Usually when taking multiple photographs during the course of a day, I instinctively know my favorite.
This was today's.


By this point I was too far from Nice to turn back and to close to Villefranche not to continue. Making the turn towards the town, I passed this interesting gate high above the harbor. I love the graphic on the stone post. On the other side of the gate there was no where to go, but down!



Coming into the final stretch, the Christmas decorations indicated the edge of the town proper and this great advertisement with cockroach parked below (I mean motor scooter of course). I would have gladly taken the scooter to get back, but just down the street was the bus stop for the return trip to Nice.

The bus ride back cost one Euro.

The walk from Nice to Villefranche was priceless!


Villefranche is beautiful and extremely photogenic. I hope you enjoy Shelley's blog and her pictures of the town and area. After we return to Lago di Como, I'll come back again to France and share my photos of Villefranche too.








4 comments:

joanne said...

Fantastic!!

Your stories and details surrounding your photos truly bring another dimension to the beautiful cities of Europe.
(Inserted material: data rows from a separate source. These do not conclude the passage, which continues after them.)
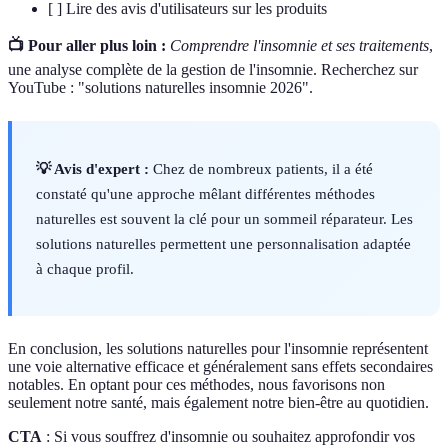
[ ] Lire des avis d'utilisateurs sur les produits
📺 Pour aller plus loin :
Comprendre l'insomnie et ses traitements
,
une analyse complète de la gestion de l'insomnie. Recherchez sur
YouTube : "solutions naturelles insomnie 2026".
💡 Avis d'expert :
Chez de nombreux patients, il a été
constaté qu'une approche mêlant différentes méthodes
naturelles est souvent la clé pour un sommeil réparateur. Les
solutions naturelles permettent une personnalisation adaptée
à chaque profil.
En conclusion, les solutions naturelles pour l'insomnie représentent
une voie alternative efficace et généralement sans effets secondaires
notables. En optant pour ces méthodes, nous favorisons non
seulement notre santé, mais également notre bien-être au quotidien.
CTA
: Si vous souffrez d'insomnie ou souhaitez approfondir vos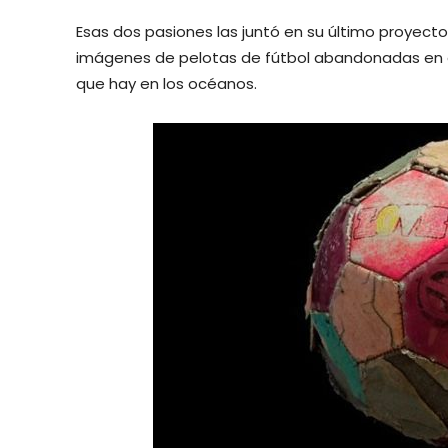
Esas dos pasiones las juntó en su último proyecto
imágenes de pelotas de fútbol abandonadas en el
que hay en los océanos.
Keep them coming.I love it.

Bravo!

Roger Williams said...

Thank you Joanne. There is no sense of my taking photos of these destinations if I don't share them with others. Another great quote by Ansel Adams: There are always two people in every picture: the photographer and the viewer.

Anonymous said...

Next time in town will make sure to take that wok.....you sure inspired me.

LadyMissDi said...

I love your blog and your pictures are gorgeous! I enjoy traveling through your eyes!!